-- Data for processing follows --

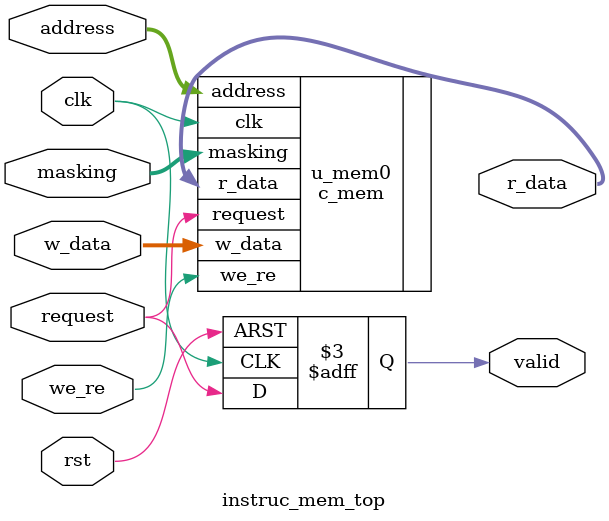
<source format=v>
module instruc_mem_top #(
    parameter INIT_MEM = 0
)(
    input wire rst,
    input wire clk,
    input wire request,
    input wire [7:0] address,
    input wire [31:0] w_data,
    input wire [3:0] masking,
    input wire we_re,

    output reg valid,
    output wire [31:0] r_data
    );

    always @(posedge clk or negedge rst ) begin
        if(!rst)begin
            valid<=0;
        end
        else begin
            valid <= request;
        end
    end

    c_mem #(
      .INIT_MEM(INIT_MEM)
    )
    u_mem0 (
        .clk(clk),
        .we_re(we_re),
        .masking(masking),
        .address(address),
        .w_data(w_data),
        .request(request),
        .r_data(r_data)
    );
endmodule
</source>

-- Data for processing concluded --
-- Data for processing follows --

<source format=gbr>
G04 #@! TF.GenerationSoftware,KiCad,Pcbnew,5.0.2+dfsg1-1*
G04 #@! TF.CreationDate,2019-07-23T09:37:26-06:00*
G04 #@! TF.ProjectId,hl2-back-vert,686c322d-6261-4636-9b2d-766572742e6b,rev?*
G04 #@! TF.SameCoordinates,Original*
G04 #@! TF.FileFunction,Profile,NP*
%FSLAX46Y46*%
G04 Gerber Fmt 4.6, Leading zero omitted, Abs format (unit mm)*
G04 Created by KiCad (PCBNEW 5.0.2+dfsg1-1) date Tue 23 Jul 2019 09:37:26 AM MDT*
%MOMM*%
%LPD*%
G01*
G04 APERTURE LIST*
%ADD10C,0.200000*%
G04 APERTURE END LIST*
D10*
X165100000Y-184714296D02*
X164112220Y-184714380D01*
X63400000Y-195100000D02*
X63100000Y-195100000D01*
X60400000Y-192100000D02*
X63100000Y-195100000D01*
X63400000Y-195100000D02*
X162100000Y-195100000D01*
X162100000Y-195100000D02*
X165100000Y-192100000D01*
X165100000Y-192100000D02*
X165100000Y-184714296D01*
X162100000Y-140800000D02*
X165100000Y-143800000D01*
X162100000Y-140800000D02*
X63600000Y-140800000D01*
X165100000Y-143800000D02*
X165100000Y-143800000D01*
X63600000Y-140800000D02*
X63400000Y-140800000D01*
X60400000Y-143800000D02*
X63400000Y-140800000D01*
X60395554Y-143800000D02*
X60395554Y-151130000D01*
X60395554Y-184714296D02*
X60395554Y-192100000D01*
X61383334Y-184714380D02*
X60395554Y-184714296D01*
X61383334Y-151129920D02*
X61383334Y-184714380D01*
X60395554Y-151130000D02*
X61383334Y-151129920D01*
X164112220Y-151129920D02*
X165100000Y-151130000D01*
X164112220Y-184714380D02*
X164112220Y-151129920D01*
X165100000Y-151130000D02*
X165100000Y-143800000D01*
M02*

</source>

-- Data for processing concluded --
-- Data for processing follows --

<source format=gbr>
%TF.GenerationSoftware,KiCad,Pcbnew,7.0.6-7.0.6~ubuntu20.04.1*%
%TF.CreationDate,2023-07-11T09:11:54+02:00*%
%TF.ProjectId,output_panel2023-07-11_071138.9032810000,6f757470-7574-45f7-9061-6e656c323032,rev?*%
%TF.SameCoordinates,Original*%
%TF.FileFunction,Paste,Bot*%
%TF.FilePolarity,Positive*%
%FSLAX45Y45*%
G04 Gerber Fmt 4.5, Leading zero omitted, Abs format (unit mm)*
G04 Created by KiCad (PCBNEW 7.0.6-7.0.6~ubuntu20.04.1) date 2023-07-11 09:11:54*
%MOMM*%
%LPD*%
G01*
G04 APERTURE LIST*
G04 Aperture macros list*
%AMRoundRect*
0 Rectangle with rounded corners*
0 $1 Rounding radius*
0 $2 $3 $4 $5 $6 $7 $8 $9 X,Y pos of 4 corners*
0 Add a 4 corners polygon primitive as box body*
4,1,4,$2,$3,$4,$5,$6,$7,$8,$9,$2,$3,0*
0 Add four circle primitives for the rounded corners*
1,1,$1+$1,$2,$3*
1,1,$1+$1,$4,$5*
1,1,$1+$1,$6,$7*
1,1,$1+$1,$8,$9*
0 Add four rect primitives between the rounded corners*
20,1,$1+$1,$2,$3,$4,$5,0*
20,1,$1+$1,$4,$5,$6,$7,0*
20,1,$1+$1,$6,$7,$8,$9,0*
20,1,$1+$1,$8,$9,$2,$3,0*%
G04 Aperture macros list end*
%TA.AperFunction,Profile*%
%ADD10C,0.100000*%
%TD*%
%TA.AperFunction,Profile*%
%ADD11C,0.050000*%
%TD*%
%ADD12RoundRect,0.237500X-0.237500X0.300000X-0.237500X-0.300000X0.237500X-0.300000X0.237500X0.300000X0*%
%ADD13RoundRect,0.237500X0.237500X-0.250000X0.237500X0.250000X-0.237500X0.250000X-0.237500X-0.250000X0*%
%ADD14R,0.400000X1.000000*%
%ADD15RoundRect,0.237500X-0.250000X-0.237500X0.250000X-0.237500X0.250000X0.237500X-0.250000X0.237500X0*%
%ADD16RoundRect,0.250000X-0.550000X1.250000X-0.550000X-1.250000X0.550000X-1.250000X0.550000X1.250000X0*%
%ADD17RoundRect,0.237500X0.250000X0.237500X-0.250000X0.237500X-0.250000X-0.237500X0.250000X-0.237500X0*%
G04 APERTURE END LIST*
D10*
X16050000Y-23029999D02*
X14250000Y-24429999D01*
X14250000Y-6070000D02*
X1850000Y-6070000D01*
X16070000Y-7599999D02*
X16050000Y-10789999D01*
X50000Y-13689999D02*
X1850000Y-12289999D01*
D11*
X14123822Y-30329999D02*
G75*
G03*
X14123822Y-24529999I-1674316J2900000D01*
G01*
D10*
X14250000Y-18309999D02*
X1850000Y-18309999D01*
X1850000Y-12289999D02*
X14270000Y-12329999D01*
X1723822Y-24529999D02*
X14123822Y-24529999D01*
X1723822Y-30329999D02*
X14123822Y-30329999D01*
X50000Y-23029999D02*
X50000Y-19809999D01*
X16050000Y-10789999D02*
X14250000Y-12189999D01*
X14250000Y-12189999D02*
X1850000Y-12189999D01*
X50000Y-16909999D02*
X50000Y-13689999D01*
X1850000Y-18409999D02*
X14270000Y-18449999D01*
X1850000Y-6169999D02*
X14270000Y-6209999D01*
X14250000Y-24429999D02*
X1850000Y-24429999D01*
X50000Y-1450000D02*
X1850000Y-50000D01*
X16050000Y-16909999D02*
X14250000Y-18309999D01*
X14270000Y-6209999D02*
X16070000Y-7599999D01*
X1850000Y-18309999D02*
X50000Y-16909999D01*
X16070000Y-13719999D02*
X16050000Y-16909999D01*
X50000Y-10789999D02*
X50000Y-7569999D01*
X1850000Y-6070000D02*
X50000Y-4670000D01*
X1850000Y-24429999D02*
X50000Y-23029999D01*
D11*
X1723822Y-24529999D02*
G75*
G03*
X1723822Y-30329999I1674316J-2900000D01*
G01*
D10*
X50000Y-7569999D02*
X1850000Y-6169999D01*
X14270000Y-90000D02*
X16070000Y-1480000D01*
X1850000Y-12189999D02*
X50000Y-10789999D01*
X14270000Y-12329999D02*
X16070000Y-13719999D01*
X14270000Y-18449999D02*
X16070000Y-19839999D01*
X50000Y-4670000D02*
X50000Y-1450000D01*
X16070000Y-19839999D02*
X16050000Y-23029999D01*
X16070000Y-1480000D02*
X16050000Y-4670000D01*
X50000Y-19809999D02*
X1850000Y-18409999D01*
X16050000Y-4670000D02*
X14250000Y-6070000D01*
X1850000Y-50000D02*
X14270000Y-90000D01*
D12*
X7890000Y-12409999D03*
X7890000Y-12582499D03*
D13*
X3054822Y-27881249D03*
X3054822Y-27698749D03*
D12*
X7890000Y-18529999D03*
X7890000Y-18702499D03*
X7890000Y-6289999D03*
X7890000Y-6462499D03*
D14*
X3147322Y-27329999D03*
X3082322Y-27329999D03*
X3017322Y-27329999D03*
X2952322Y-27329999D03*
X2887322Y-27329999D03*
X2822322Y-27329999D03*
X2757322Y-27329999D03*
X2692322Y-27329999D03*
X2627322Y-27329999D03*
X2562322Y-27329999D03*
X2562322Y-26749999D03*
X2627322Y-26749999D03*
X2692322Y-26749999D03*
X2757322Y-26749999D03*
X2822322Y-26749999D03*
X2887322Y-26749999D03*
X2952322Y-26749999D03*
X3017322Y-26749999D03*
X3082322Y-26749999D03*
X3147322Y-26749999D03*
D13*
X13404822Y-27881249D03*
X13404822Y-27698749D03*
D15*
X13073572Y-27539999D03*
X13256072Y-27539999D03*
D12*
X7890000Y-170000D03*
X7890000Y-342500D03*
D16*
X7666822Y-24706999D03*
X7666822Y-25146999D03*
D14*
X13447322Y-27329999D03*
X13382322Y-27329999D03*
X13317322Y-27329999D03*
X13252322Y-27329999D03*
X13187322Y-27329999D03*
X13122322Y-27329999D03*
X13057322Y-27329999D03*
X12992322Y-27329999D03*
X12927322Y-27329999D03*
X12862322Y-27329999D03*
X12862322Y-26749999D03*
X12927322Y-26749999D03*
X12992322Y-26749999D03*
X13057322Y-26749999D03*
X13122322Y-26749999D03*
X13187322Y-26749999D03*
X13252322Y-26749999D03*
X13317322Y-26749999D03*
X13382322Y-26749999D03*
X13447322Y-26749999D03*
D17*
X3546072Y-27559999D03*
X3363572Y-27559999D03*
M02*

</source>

-- Data for processing concluded --

> **To-do item**
Your answer should be the lines above from the one containing "X1850000Y-24429999D01*" through the one containing "X13187322Y-27329999D03*", copied exactly and with both ends kept.

> **Written solution**
X1850000Y-24429999D01*
X50000Y-1450000D02*
X1850000Y-50000D01*
X16050000Y-16909999D02*
X14250000Y-18309999D01*
X14270000Y-6209999D02*
X16070000Y-7599999D01*
X1850000Y-18309999D02*
X50000Y-16909999D01*
X16070000Y-13719999D02*
X16050000Y-16909999D01*
X50000Y-10789999D02*
X50000Y-7569999D01*
X1850000Y-6070000D02*
X50000Y-4670000D01*
X1850000Y-24429999D02*
X50000Y-23029999D01*
D11*
X1723822Y-24529999D02*
G75*
G03*
X1723822Y-30329999I1674316J-2900000D01*
G01*
D10*
X50000Y-7569999D02*
X1850000Y-6169999D01*
X14270000Y-90000D02*
X16070000Y-1480000D01*
X1850000Y-12189999D02*
X50000Y-10789999D01*
X14270000Y-12329999D02*
X16070000Y-13719999D01*
X14270000Y-18449999D02*
X16070000Y-19839999D01*
X50000Y-4670000D02*
X50000Y-1450000D01*
X16070000Y-19839999D02*
X16050000Y-23029999D01*
X16070000Y-1480000D02*
X16050000Y-4670000D01*
X50000Y-19809999D02*
X1850000Y-18409999D01*
X16050000Y-4670000D02*
X14250000Y-6070000D01*
X1850000Y-50000D02*
X14270000Y-90000D01*
D12*
X7890000Y-12409999D03*
X7890000Y-12582499D03*
D13*
X3054822Y-27881249D03*
X3054822Y-27698749D03*
D12*
X7890000Y-18529999D03*
X7890000Y-18702499D03*
X7890000Y-6289999D03*
X7890000Y-6462499D03*
D14*
X3147322Y-27329999D03*
X3082322Y-27329999D03*
X3017322Y-27329999D03*
X2952322Y-27329999D03*
X2887322Y-27329999D03*
X2822322Y-27329999D03*
X2757322Y-27329999D03*
X2692322Y-27329999D03*
X2627322Y-27329999D03*
X2562322Y-27329999D03*
X2562322Y-26749999D03*
X2627322Y-26749999D03*
X2692322Y-26749999D03*
X2757322Y-26749999D03*
X2822322Y-26749999D03*
X2887322Y-26749999D03*
X2952322Y-26749999D03*
X3017322Y-26749999D03*
X3082322Y-26749999D03*
X3147322Y-26749999D03*
D13*
X13404822Y-27881249D03*
X13404822Y-27698749D03*
D15*
X13073572Y-27539999D03*
X13256072Y-27539999D03*
D12*
X7890000Y-170000D03*
X7890000Y-342500D03*
D16*
X7666822Y-24706999D03*
X7666822Y-25146999D03*
D14*
X13447322Y-27329999D03*
X13382322Y-27329999D03*
X13317322Y-27329999D03*
X13252322Y-27329999D03*
X13187322Y-27329999D03*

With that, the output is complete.